Could significant changes be afoot in the coming years? Perhaps, if one major manufacturer has a successful breakthrough (see “Plastal pushes the envelope”). “Talk to anyone about car production and everyone is looking at everyone else to see what they are doing,” Malloch adds. “If one makes a stride ahead in any one area, all the others will look at it and say it's where they should be headed.”

Plastal pushes the envelope
Plastal whose installation in Ghent, Belgium, supplies bumpers and fascia to the nearby Volvo plant has created a system that relies heavily on automation and robotics throughout the production process. The reason is clear: Humans are a primary source of contamination in paint shops, so the less humans involved, the better the paint will be.

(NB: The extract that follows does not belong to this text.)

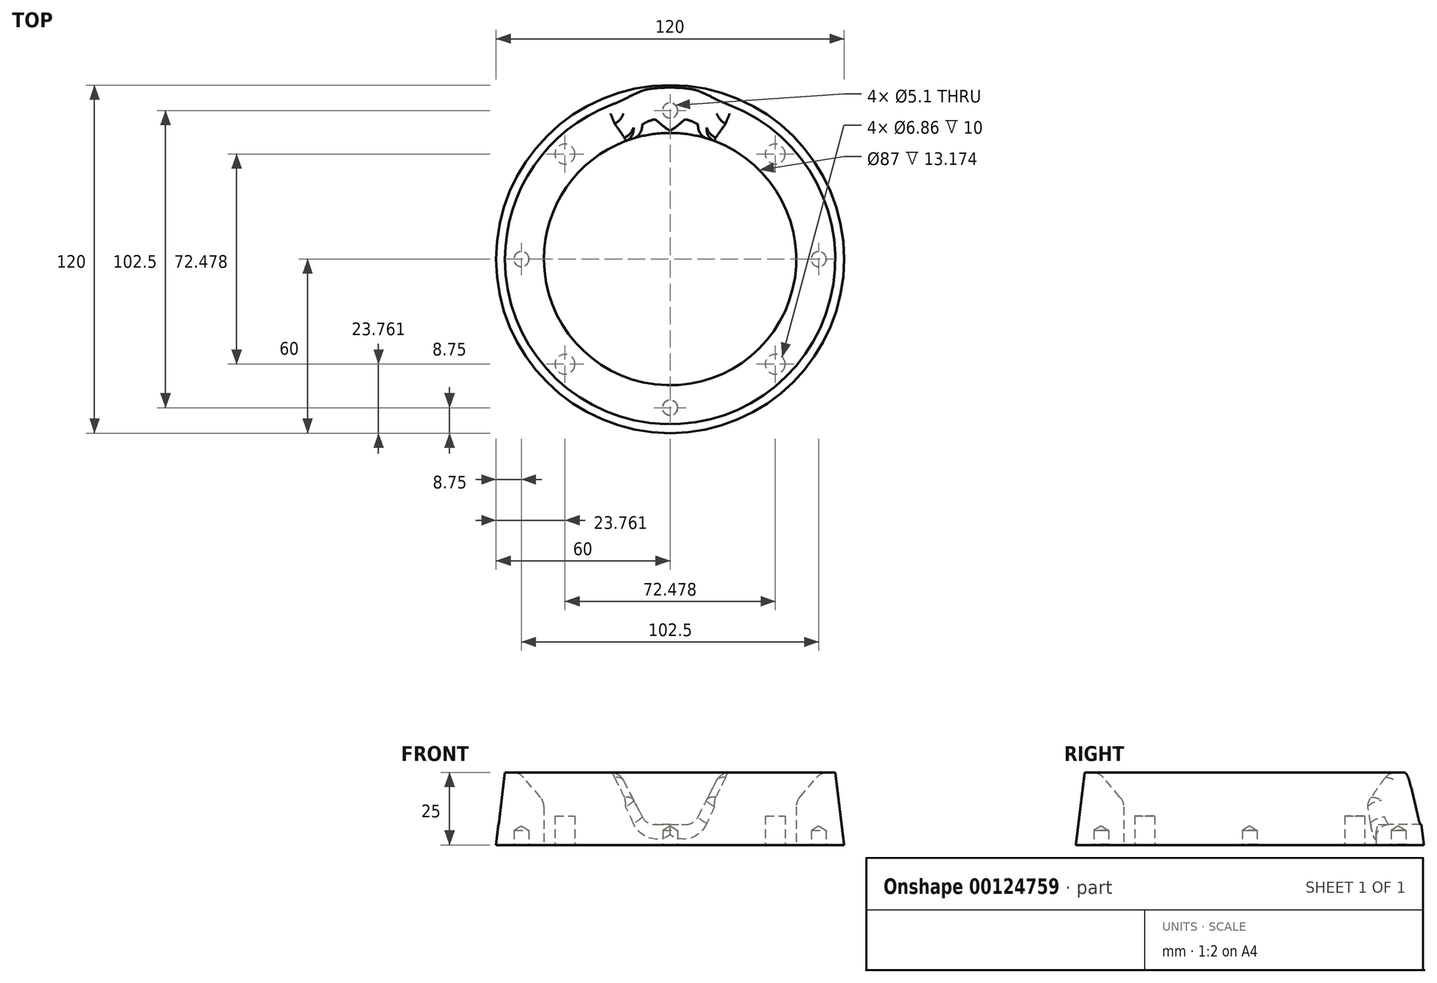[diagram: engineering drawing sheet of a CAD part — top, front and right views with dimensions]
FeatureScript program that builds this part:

To limit human contact to the bumpers, the injection molding and removal from the molds is handled entirely by robots. Workers in the plant's cleaning or masking areas who might handle the bumpers wear rubber gloves, cleanrooom coveralls and caps. Once cleaned, the parts move through a flaming room to quickly burn off any “hairs” left over from the molding process.

Inside the cleanroom, Plastal's workers are covered from head to toe with cleanroom garments and hoods. The painting of each set of bumpers is executed solely by robots. “These people are not directly in the paint shop, and only enter if it breaks down or there is a problem,” says Herman Vandevoorde, central services coordinator. “The three workers inside the cleanroom monitor and operate the robots.”

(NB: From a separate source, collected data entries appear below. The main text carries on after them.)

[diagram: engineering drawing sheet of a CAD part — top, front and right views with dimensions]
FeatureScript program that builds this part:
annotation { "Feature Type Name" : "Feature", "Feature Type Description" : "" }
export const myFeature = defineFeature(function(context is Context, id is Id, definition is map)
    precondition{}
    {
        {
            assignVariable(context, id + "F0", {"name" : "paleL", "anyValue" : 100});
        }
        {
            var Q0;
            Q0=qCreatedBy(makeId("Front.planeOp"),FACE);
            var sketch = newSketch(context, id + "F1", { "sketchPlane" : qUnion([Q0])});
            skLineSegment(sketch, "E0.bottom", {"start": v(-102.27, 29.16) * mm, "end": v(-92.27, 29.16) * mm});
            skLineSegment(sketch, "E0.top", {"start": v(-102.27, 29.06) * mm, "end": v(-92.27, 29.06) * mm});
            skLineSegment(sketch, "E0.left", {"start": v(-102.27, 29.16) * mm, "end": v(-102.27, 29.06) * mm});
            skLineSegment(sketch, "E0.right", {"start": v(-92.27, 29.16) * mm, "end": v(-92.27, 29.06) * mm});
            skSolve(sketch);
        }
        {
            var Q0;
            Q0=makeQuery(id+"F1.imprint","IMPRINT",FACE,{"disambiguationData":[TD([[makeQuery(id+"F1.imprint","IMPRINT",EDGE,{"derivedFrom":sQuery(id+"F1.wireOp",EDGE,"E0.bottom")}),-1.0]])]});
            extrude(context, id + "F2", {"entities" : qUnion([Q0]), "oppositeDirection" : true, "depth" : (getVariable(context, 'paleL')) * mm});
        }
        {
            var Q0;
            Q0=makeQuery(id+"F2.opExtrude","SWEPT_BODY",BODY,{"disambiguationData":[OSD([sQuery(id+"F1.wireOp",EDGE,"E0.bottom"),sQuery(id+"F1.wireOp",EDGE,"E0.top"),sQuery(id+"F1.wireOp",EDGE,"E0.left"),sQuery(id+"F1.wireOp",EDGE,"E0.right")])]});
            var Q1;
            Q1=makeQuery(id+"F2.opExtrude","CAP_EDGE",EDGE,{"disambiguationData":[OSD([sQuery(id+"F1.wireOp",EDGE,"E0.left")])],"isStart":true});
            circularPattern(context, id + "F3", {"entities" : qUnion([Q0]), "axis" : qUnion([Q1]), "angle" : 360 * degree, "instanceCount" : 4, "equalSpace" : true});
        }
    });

The plant currently has first run rates of 82 percent and 92 percent after polishing. “We know we can do better and we will be doing much better by next year,” says Robert Verlinde, managing director of Countdown Clean Systems' Belgian office. “Everyone of the 250 workers here has a particular job to do and they are responsible for being as clean as they can be, even if they are not working in the cleanroom. By next year, we should hit 89 percent on the first run.”

A closer look at recommended paintshop practices
It's been more than three years since the release of Recommend Practice 29.1 (RP 29.1) “Contamination Control Considerations for Paint-Spray Applications” was released by the Institute of Environmental Sciences and Technology (IEST; Rolling Meadows, IL). The result of nearly six years of work, RP 29.1 brought together the best thinking of both paint-spray operators and suppliers to the industry.

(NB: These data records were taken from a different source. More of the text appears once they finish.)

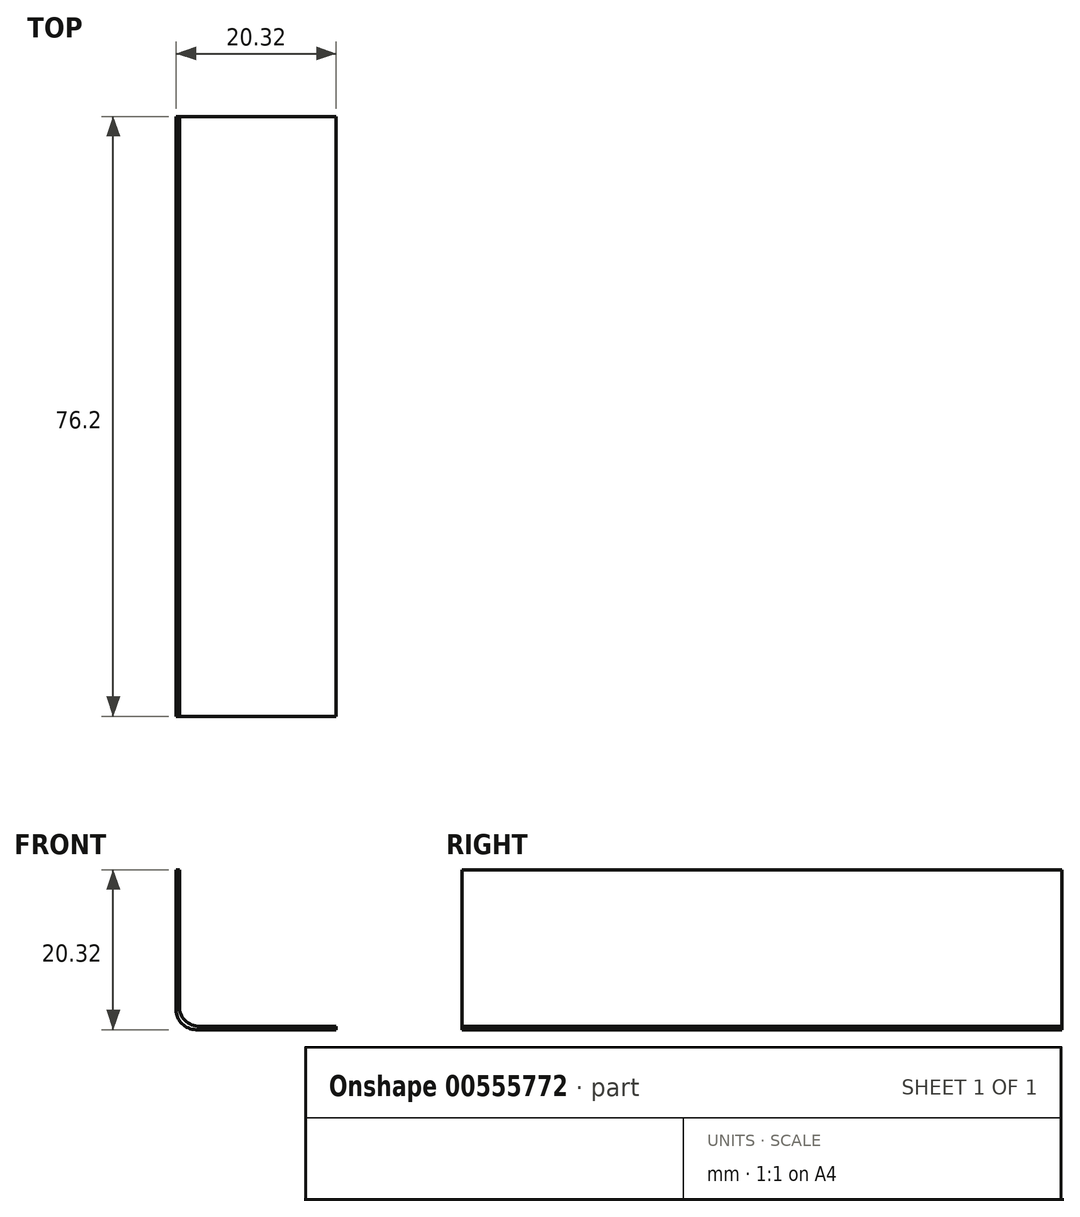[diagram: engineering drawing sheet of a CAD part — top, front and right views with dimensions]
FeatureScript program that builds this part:
annotation { "Feature Type Name" : "Feature", "Feature Type Description" : "" }
export const myFeature = defineFeature(function(context is Context, id is Id, definition is map)
    precondition{}
    {
        {
            var Q0;
            Q0=qCreatedBy(makeId("Front.planeOp"),FACE);
            var sketch = newSketch(context, id + "F0", { "sketchPlane" : qUnion([Q0])});
            skLineSegment(sketch, "E0", {"start": v(0, 0) * mm, "end": v(0, 20.32) * mm});
            skLineSegment(sketch, "E1", {"start": v(0, 0) * mm, "end": v(20.32, 0) * mm});
            skLineSegment(sketch, "E2.0", {"start": v(0.4, 0.4) * mm, "end": v(0.4, 20.32) * mm});
            skLineSegment(sketch, "E2.1", {"start": v(0.4, 0.4) * mm, "end": v(20.32, 0.4) * mm});
            skLineSegment(sketch, "E3", {"start": v(20.32, 0.4) * mm, "end": v(20.32, 0) * mm});
            skLineSegment(sketch, "E4", {"start": v(0, 20.32) * mm, "end": v(0.4, 20.32) * mm});
            skSolve(sketch);
        }
        {
            var Q0;
            Q0=makeQuery(id+"F0.imprint","IMPRINT",FACE,{"disambiguationData":[TD([[makeQuery(id+"F0.imprint","IMPRINT",EDGE,{"derivedFrom":sQuery(id+"F0.wireOp",EDGE,"E0")}),-1.0]])]});
            extrude(context, id + "F1", {"entities" : qUnion([Q0]), "depth" : 76.2 * mm, "offsetDistance" : 25.4 * mm});
        }
        {
            var Q0;
            Q0=makeQuery(id+"F1.opExtrude","SWEPT_EDGE",EDGE,{"disambiguationData":[OSD([sQuery(id+"F0.wireOp",EDGE,"E2.0"),sQuery(id+"F0.wireOp",EDGE,"E2.1")])]});
            var Q1;
            Q1=makeQuery(id+"F1.opExtrude","SWEPT_EDGE",EDGE,{"disambiguationData":[OSD([sQuery(id+"F0.wireOp",EDGE,"E0"),sQuery(id+"F0.wireOp",EDGE,"E1")])]});
            fillet(context, id + "F2", {"entities" : qUnion([Q0, Q1]), "radius" : 2.54 * mm, "tangentPropagation" : true, "allowEdgeOverflow" : false});
        }
    });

“At the height of work, we had roughly 45 active members of the working group from across all areas of interest, representatives from two of the “Big Three” paint companies and cleanroom garment companies all taking a piece in their area of expertise to get it published,” says Rob Nightingale, president of Cleanroom Garments and a member of IEST's Working Group 29 (WG29).

Covering topics ranging from the selection of garments and cleaning aids to filtration of air and paints, RP 29.1 has filled the information void and become the primer for paint-spray operations. “When we started work, we knew that spray facilities were facing similar issues but did not have the depth of knowledge or solutions for many of the contamination problems they encountered,” Nightingale notes. “RP 29.1helped fill that information void.”

At press time, IEST WG29 was preparing the final drafts of the first major update to RP 29.1 with the intention of publishing the updated version RP 29.2 in 2003.

More of an addendum than a re-writing of the recommended practice, RP 29.2 will provide guidance on three additional topics. These include: paint application, the manner and whether to apply liquid or powder paints; dirt and defection detection and analysis, methods for determining the source of dirt in the paint process; and process environment management, methods for measuring air quality and air velocity within the paintshop.

“We've kept working on these topics since the release of 29.1,” Nightingale says. “It wasn't that these are new concerns, we just had such a big job writing 29.1 from scratch that we wanted to get the major parts published. We knew we would eventually update it.”